One week a month, Watch This offers staff recommendations inspired by a new show coming out that week. This week, we’re looking at teen dramas, as The CW’s Riverdale prepares to throw the subgenre’s greatest hits in a high-speed blender.
Degrassi: The Next Generation, “Take On Me” (season three, episode 16; originally aired 2/16/2004)
The best Canadian television imports bring with them a certain specialist appeal. SCTV and The Kids In The Hall tapped the comedy nerds. Recovering drama-club members gibed with the behind-the-scenes happenings of Slings And Arrows. In Canadian-U.S. border cities, tight-knit bands of NHL fans rally around Hockey Night In Canada. And since 1979, drama junkies with a healthy suspension of disbelief have flocked to De Grassi Street.
The Degrassi franchise rides a curious divide: With untested young talent giving unvarnished performances, its various series deal honestly with topics like teen pregnancy, gender identity, and school shootings that put the guy who grew up to be Drake in a wheelchair. When Degrassi: The Next Generation debuted, its emotionally magnified depiction of emotionally magnified years felt of a piece with the wave of nostalgia for John Hughes movies and New Romanticism cresting in the early ’80s. The sequel series was both a product of and participant in this trend, with supporting turns from the original Degrassi kids and episode titles cribbed from the likes of Prince, Bow Wow Wow, and a-ha. Though “Take On Me” probably should’ve been named for “Don’t You (Forget About Me),” “We Are Not Alone,” or any other song forever associated with John Bender’s flannel or Allison Reynolds’ dandruff.

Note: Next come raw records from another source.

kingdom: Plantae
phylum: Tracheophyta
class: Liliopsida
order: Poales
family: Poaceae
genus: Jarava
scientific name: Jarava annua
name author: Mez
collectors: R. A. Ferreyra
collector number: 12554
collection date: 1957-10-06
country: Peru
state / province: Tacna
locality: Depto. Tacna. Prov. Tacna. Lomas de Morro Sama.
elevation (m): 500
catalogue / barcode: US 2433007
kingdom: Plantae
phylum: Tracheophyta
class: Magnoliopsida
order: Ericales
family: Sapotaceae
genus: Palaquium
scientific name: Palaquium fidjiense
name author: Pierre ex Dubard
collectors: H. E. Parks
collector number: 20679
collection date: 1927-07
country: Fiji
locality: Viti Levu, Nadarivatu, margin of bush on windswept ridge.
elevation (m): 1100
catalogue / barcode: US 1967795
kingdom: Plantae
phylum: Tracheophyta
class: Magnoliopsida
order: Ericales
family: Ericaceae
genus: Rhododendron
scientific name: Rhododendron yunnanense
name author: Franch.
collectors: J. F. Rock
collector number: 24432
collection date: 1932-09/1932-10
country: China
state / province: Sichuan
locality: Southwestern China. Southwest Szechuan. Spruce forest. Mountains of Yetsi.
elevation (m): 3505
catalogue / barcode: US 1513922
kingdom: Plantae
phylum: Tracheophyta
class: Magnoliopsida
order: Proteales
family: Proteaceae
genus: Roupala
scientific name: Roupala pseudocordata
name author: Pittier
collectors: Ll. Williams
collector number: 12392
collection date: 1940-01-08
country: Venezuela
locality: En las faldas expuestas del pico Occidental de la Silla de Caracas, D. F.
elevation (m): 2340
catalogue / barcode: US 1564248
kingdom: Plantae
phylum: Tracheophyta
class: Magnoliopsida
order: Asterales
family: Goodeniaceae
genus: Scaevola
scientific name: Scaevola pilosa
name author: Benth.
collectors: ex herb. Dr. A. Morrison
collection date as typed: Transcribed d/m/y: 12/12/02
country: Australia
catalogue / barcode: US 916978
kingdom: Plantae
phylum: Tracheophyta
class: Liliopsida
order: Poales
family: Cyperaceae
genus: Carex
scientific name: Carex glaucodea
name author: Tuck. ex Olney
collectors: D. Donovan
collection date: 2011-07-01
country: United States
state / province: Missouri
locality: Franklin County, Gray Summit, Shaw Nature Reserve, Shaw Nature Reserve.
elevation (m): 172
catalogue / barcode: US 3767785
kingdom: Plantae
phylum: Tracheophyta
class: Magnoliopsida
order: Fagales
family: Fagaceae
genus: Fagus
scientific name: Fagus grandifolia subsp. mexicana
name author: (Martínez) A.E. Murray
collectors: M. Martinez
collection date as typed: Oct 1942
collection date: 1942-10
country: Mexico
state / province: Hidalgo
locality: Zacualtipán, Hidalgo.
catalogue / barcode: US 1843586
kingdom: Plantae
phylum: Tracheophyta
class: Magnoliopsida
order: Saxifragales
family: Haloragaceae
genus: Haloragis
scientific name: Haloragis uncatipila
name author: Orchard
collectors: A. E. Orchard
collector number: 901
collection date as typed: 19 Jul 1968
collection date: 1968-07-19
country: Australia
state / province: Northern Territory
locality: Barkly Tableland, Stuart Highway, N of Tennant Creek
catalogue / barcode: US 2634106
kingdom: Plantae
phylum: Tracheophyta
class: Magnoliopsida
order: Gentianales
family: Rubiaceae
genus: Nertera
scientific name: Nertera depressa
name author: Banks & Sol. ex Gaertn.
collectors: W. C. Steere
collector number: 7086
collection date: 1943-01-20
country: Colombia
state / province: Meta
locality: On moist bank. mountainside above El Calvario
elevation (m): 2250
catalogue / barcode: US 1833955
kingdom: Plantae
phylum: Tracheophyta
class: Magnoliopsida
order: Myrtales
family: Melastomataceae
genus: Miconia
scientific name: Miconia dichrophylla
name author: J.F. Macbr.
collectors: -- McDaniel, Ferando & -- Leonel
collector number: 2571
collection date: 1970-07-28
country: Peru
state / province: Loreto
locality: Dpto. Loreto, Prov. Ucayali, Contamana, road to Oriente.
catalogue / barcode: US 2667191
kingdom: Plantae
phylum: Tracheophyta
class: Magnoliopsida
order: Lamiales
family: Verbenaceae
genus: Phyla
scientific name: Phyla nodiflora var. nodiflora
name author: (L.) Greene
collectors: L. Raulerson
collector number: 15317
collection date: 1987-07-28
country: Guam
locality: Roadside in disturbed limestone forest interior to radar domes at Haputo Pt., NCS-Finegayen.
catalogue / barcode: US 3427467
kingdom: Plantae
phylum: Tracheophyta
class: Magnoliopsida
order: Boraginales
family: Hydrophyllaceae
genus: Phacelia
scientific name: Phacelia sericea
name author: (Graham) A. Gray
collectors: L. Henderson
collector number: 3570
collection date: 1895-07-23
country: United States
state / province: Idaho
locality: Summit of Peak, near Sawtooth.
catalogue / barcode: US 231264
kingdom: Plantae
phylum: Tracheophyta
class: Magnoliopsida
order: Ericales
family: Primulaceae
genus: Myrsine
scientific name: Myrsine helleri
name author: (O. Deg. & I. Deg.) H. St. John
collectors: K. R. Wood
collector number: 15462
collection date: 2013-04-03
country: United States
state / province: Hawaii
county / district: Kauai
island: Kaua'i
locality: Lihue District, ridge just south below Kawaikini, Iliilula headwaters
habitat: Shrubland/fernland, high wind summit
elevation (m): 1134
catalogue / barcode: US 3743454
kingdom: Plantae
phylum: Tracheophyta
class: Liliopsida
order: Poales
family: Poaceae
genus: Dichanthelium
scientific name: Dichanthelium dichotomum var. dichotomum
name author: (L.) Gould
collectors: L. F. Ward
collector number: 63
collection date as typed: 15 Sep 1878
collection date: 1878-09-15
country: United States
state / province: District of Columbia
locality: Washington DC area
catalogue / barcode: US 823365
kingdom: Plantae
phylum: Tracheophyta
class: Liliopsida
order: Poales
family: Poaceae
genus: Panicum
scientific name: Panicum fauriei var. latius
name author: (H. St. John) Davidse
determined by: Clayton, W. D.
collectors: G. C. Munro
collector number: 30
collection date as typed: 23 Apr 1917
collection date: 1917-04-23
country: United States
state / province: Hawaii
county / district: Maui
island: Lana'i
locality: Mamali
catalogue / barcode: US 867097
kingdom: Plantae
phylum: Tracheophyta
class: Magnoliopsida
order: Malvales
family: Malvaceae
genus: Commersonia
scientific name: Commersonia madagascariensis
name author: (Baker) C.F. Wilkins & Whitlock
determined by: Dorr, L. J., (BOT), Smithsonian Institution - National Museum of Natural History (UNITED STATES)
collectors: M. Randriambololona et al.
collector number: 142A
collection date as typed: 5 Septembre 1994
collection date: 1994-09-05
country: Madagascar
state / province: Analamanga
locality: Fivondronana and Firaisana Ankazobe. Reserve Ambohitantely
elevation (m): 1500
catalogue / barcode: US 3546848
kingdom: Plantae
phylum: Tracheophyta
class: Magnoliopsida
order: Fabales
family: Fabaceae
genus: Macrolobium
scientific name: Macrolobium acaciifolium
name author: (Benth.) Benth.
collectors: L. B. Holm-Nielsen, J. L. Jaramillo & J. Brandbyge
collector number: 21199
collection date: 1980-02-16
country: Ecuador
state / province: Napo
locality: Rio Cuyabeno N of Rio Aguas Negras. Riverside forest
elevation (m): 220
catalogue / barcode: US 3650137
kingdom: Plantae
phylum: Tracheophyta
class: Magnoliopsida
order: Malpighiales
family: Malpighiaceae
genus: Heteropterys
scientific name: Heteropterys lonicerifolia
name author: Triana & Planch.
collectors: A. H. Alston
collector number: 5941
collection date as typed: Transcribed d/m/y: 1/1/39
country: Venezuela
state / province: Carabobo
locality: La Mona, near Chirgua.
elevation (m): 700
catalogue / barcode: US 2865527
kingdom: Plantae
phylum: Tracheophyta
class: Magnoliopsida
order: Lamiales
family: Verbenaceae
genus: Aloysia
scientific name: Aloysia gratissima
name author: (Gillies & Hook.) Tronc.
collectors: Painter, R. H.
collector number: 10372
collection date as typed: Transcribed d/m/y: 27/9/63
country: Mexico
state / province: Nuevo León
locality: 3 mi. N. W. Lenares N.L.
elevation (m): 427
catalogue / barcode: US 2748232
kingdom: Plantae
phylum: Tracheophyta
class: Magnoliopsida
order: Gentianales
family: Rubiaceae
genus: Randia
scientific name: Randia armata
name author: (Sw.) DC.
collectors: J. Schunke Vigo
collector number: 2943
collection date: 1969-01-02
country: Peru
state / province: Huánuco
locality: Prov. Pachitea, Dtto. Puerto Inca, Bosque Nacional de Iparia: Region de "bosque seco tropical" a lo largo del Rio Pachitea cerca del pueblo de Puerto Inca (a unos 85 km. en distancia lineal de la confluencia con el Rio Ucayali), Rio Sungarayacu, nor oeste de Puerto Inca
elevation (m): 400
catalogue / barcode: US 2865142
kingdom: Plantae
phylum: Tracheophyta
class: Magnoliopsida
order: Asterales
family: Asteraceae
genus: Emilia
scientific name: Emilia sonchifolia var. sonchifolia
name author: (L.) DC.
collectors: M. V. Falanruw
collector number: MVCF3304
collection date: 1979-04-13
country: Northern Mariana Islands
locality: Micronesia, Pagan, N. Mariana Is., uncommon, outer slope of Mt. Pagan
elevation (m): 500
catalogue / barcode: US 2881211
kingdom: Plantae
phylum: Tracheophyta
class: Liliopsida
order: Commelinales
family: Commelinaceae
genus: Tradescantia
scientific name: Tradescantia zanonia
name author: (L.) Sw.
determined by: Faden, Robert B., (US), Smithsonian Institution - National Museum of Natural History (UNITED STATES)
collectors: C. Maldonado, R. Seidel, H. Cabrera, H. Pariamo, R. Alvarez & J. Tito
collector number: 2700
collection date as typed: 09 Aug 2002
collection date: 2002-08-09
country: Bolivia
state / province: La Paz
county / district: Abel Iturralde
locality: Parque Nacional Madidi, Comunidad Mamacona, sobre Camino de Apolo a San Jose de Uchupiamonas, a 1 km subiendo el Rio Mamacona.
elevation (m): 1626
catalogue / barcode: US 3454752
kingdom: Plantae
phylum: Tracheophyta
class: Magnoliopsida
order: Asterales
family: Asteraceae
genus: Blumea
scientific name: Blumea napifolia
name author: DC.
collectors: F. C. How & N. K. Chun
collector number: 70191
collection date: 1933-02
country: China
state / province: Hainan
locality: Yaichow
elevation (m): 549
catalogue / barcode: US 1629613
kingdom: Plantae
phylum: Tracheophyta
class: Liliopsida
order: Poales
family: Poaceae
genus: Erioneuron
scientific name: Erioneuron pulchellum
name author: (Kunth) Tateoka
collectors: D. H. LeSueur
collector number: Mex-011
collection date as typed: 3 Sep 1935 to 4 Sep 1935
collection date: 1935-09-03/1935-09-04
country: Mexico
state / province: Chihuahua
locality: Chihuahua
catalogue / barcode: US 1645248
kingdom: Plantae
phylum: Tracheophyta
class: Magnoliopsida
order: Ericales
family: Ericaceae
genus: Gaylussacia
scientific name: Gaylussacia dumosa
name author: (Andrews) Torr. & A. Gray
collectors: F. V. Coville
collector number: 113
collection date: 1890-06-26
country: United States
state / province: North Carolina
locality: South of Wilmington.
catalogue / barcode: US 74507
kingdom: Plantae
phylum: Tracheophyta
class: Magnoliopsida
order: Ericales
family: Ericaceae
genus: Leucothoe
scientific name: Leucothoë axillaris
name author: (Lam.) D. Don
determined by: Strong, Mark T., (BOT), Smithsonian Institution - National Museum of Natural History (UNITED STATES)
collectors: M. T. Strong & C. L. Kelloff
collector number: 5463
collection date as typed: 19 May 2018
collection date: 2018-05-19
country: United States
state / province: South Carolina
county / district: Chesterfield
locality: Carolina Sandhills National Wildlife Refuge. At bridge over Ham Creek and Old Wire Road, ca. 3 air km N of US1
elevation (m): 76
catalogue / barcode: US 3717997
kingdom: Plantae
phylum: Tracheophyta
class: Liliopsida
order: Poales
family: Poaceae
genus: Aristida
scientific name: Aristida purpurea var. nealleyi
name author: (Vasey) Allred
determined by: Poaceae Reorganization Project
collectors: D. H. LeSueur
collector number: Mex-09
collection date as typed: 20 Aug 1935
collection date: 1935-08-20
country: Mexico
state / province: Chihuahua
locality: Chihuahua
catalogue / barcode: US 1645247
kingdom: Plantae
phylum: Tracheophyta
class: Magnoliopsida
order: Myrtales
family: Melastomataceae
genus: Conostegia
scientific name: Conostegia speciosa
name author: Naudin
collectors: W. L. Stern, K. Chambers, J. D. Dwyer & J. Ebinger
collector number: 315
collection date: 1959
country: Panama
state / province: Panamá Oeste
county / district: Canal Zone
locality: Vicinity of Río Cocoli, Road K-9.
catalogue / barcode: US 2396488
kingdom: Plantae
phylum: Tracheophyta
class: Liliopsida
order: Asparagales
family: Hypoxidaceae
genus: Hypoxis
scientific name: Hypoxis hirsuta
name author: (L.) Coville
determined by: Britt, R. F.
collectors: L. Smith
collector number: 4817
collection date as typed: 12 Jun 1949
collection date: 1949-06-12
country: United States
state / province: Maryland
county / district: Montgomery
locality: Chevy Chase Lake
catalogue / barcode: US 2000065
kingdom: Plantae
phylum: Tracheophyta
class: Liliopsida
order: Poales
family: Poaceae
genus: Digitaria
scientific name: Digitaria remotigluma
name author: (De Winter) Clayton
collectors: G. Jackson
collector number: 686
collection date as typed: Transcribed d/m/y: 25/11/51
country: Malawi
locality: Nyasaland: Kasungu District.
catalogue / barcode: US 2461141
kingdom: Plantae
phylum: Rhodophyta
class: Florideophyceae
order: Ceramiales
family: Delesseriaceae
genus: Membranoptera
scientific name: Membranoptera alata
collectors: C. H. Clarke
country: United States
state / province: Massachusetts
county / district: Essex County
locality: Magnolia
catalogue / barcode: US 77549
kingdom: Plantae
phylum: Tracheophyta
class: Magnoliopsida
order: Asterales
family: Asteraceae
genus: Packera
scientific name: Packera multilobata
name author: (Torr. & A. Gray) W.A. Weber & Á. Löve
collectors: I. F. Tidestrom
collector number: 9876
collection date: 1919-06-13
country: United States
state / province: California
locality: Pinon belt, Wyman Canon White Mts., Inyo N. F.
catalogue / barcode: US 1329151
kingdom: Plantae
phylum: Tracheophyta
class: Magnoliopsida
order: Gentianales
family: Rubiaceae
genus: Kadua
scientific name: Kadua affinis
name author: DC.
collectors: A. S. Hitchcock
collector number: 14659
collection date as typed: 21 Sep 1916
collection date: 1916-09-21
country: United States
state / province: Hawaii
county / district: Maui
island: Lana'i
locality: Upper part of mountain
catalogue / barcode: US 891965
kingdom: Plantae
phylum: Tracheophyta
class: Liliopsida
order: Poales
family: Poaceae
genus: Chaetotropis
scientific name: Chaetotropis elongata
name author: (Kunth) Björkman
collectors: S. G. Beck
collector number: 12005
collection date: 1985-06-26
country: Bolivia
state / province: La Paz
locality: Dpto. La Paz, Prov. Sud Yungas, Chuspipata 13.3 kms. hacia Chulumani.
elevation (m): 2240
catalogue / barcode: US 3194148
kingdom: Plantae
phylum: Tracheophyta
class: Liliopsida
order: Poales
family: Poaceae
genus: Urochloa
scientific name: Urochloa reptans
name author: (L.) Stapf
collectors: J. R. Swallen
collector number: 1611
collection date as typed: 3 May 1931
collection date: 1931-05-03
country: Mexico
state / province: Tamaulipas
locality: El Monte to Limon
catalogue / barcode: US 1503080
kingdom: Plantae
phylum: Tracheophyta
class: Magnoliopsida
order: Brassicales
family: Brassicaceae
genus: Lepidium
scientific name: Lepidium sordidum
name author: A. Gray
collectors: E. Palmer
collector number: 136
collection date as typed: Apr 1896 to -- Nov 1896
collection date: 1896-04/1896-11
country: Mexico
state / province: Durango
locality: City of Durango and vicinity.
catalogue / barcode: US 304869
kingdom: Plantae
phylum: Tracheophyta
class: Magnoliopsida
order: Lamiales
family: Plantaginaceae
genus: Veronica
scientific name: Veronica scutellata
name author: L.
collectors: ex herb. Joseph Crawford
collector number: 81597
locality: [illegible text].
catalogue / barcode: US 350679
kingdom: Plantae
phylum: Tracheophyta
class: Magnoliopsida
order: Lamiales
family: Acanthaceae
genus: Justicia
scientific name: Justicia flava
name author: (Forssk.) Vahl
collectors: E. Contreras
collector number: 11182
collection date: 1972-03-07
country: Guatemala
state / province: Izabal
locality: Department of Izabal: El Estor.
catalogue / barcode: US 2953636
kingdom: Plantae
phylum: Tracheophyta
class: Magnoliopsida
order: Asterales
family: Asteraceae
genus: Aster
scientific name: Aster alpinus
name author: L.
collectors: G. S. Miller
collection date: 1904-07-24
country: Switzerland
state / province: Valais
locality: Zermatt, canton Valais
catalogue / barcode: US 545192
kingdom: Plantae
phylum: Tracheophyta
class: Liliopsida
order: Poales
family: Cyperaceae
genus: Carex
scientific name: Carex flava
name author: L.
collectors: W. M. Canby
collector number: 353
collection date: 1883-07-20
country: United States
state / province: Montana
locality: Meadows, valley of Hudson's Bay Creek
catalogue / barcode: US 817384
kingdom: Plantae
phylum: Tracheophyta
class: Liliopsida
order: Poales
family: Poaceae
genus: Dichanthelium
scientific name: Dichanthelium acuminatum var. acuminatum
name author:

An episode-long riff on The Breakfast Club, “Take On Me” indulges this I Love The ’80s streak more thoroughly than the average Next Generation installment. The episode is more homage than recreation, drawing on the film’s setup and wardrobe while giving the show’s third season a chance to catch its breath between a too-hot-for-American-television two-parter and the continuation of a abusive-relationship storyline. Given the show’s “It goes there” reputation and overstuffed cast, “Take On Me” is a decent spot to test the Degrassi waters. It’s a milder entry with a dash of button-pushing—playing the Ally Sheedy role, Ellie (Stacey Farber) revisits an earlier plot involving self-harm—and the kids all slot neatly into understood, pre-established types that the script can then set about challenging: A brain (Jake Goldsbie as Toby), an athlete (Aubrey Graham, who’d find greater fame when he started recording under his middle name, as Jimmy), a basket case (Farber), a princess (Andrea Lewis as Hazel), and a criminal (Daniel Clark as Sean).
The advantage that Degrassi has over The Breakfast Club is that these characters’ stories carry on long after the Saturday they sacrifice together. “Take On Me” pulls from previous episodes—Toby and Jimmy are sentenced to detention during that aforementioned two-parter, “Accidents Will Happen”—just as later episodes will pull from the connections forged in “Take On Me,” however lasting or fleeting. Twenty-two minutes long and averse to neat resolutions, Degrassi: The Next Generation was made for binge-viewing—it really ought to be streaming somewhere. (That said, three seasons of the franchise’s latest incarnation, Degrassi: Next Class, are available on Netflix in the U.S.) The tiny hints of drama in “Take On Me” are satisfying, but anyone who sat through one of The N’s mid-’00s Degrassi marathons knows one episode is never enough. You’re going to want to know what happens to Hazel and Baby Drake—though, fair warning from a place of experience: Like Drizzy himself, Degrassi is a Canadian export that’s always going to break your heart.
Availability: “Take On Me” is available on DVD.